### TASK:
Copy everything from the line with "обрешетки – под мансардную крышу." down to the line with "рассмотрим сам процесс укладки обрешетки." from the records below, swapping "Идем далее" for "Пойдем дальше" and changing nothing else.

### RECORD EXCERPTS:

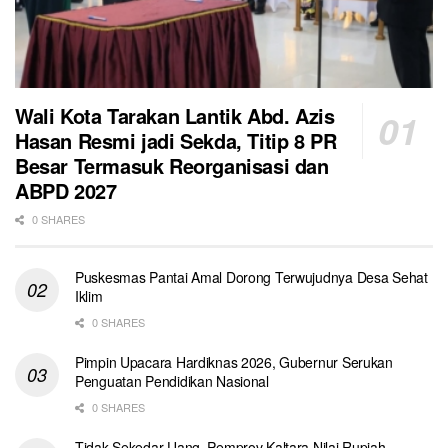
Wali Kota Tarakan Lantik Abd. Azis
Hasan Resmi jadi Sekda, Titip 8 PR
Besar Termasuk Reorganisasi dan
ABPD 2027
0 SHARES
Puskesmas Pantai Amal Dorong Terwujudnya Desa Sehat
Iklim
0 SHARES
Pimpin Upacara Hardiknas 2026, Gubernur Serukan
Penguatan Pendidikan Nasional
0 SHARES
Tidak Sekedar Uang, Pemprov Kaltara Nilai Rupiah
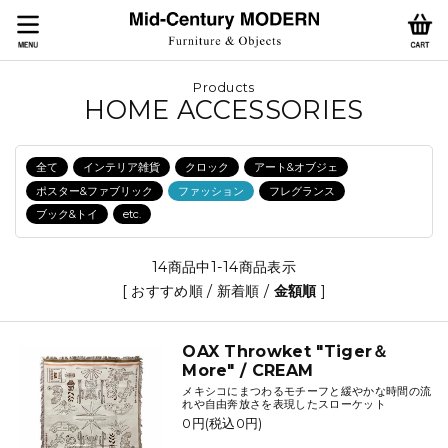
Products
HOME ACCESSORIES
全て
インテリア雑貨
クロック
アート&オブジェ
ポスター&ファブリック
ファッション
フレグランス
ブック&トイ
etc.
14商品中1-14商品表示
[
おすすめ順
/
新着順
/
金額順
]
OAX Throwket "Tiger＆
More" / CREAM
メキシコにまつわるモチーフと緩やかな時間の流
れや自由奔放さを表現したスローケット
0円(税込0円)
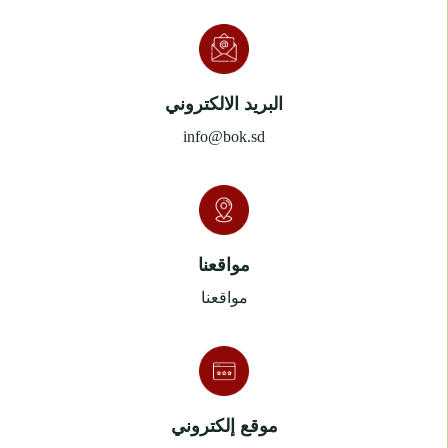
البريد الالكتروني
info@bok.sd
مواقعنا
مواقعنا
موقع إلكتروني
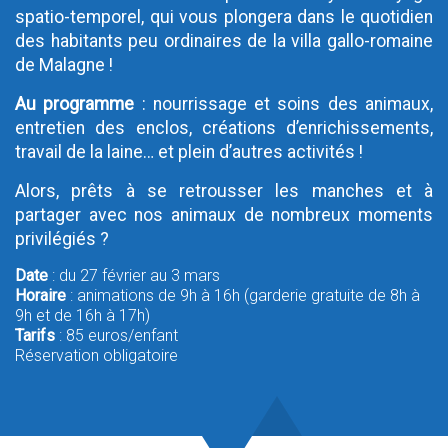
spatio-temporel, qui vous plongera dans le quotidien
des habitants peu ordinaires de la villa gallo-romaine
de Malagne !
Au programme
: nourrissage et soins des animaux,
entretien des enclos, créations d’enrichissements,
travail de la laine… et plein d’autres activités !
Alors, prêts à se retrousser les manches et à
partager avec nos animaux de nombreux moments
privilégiés ?
Date
: du 27 février au 3 mars
Horaire
: animations de 9h à 16h (garderie gratuite de 8h à
9h et de 16h à 17h)
Tarifs
: 85 euros/enfant
Réservation obligatoire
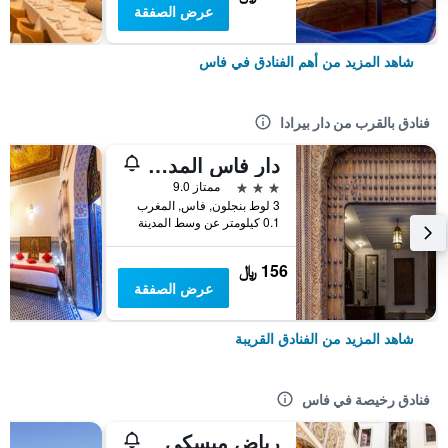
عرض الصفقة
شاهد المزيد من أهم الفنادق في فاس
فنادق بالقرب من دار بيرادا
دار فاس المدينة - باب الزيات
3 نجوم
ممتاز 9.0
3 لوط بنجلون, فاس, المغرب
0.1 كيلومتر عن وسط المدينة
156 ﷼
عرض الصفقة
شاهد المزيد من الفنادق القريبة
فنادق رخيصة في فاس
رياض ميسكي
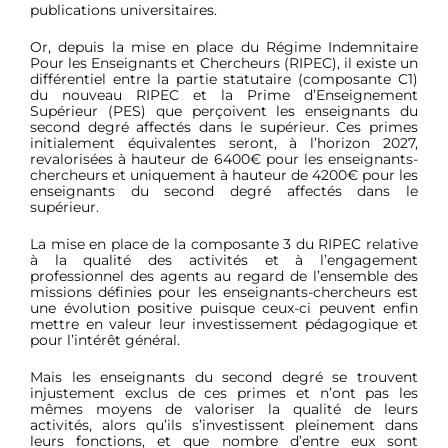
publications universitaires.
Or, depuis la mise en place du Régime Indemnitaire
Pour les Enseignants et Chercheurs (RIPEC), il existe un
différentiel entre la partie statutaire (composante C1)
du nouveau RIPEC et la Prime d’Enseignement
Supérieur (PES) que perçoivent les enseignants du
second degré affectés dans le supérieur. Ces primes
initialement équivalentes seront, à l’horizon 2027,
revalorisées à hauteur de 6400€ pour les enseignants-
chercheurs et uniquement à hauteur de 4200€ pour les
enseignants du second degré affectés dans le
supérieur.
La mise en place de la composante 3 du RIPEC relative
à la qualité des activités et à l’engagement
professionnel des agents au regard de l’ensemble des
missions définies pour les enseignants-chercheurs est
une évolution positive puisque ceux-ci peuvent enfin
mettre en valeur leur investissement pédagogique et
pour l’intérêt général.
Mais les enseignants du second degré se trouvent
injustement exclus de ces primes et n’ont pas les
mêmes moyens de valoriser la qualité de leurs
activités, alors qu’ils s’investissent pleinement dans
leurs fonctions, et que nombre d’entre eux sont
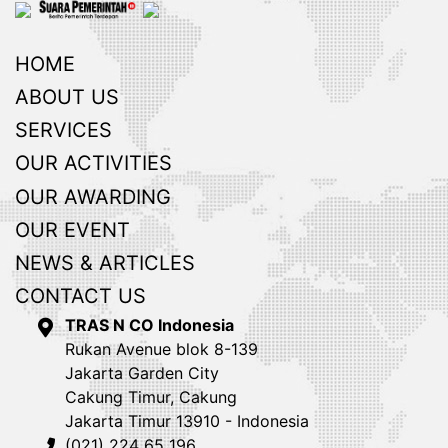
HOME
ABOUT US
SERVICES
OUR ACTIVITIES
OUR AWARDING
OUR EVENT
NEWS & ARTICLES
CONTACT US
TRAS N CO Indonesia
Rukan Avenue blok 8-139
Jakarta Garden City
Cakung Timur, Cakung
Jakarta Timur 13910 - Indonesia
(021) 224 65 196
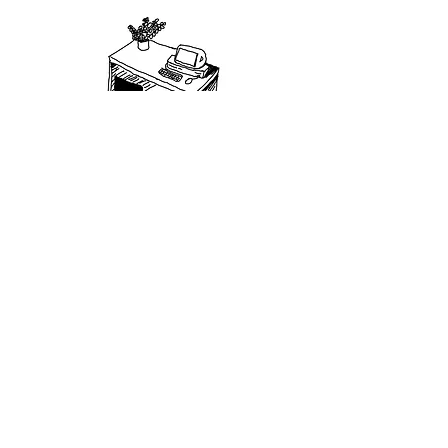
Вакансии
Алматы, Казахстан
+7-777-590-61-61
На главную
info@sdelaemremont.kz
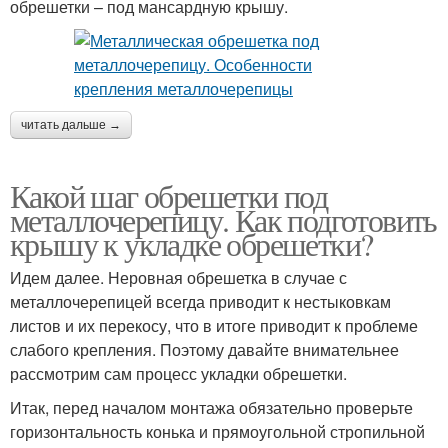
обрешетки – под мансардную крышу.
читать дальше →
Какой шаг обрешетки под
металлочерепицу. Как подготовить
крышу к укладке обрешетки?
Идем далее. Неровная обрешетка в случае с
металлочерепицей всегда приводит к нестыковкам
листов и их перекосу, что в итоге приводит к проблеме
слабого крепления. Поэтому давайте внимательнее
рассмотрим сам процесс укладки обрешетки.
Итак, перед началом монтажа обязательно проверьте
горизонтальность конька и прямоугольной стропильной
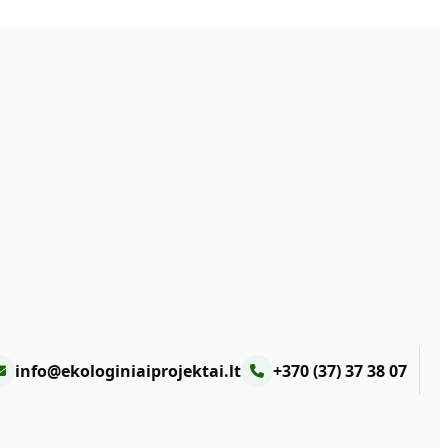
info@ekologiniaiprojektai.lt
+370 (37) 37 38 07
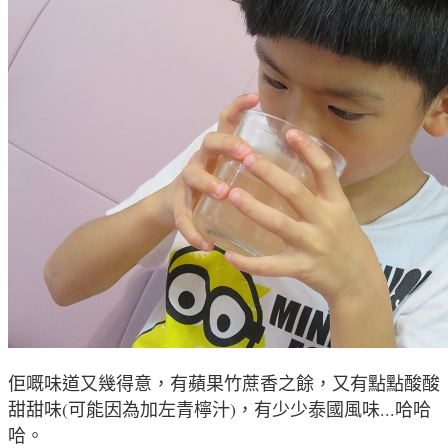
佢嘅味道又幾得意，有
蘋果竹蔗香之餘
，又
有點點酸酸
甜甜味(可能因為加左青檸汁)
，有少少泰國風味...哈哈
哈
。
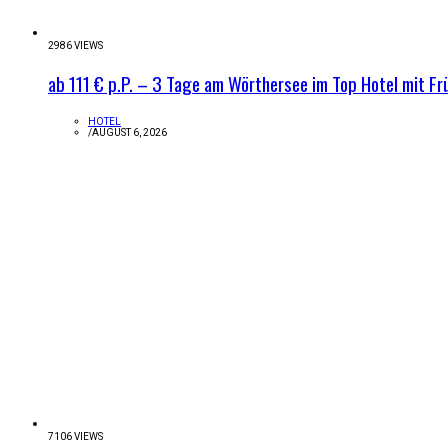
2986 VIEWS
ab 111 € p.P. – 3 Tage am Wörthersee im Top Hotel mit Fr
HOTEL
/
AUGUST 6, 2026
7106 VIEWS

### SOLUTION:
обрешетки – под мансардную крышу.
читать дальше →
Какой шаг обрешетки под
металлочерепицу. Как подготовить
крышу к укладке обрешетки?
Пойдем дальше. Неровная обрешетка в случае с
металлочерепицей всегда приводит к нестыковкам
листов и их перекосу, что в итоге приводит к проблеме
слабого крепления. Поэтому давайте внимательнее
рассмотрим сам процесс укладки обрешетки.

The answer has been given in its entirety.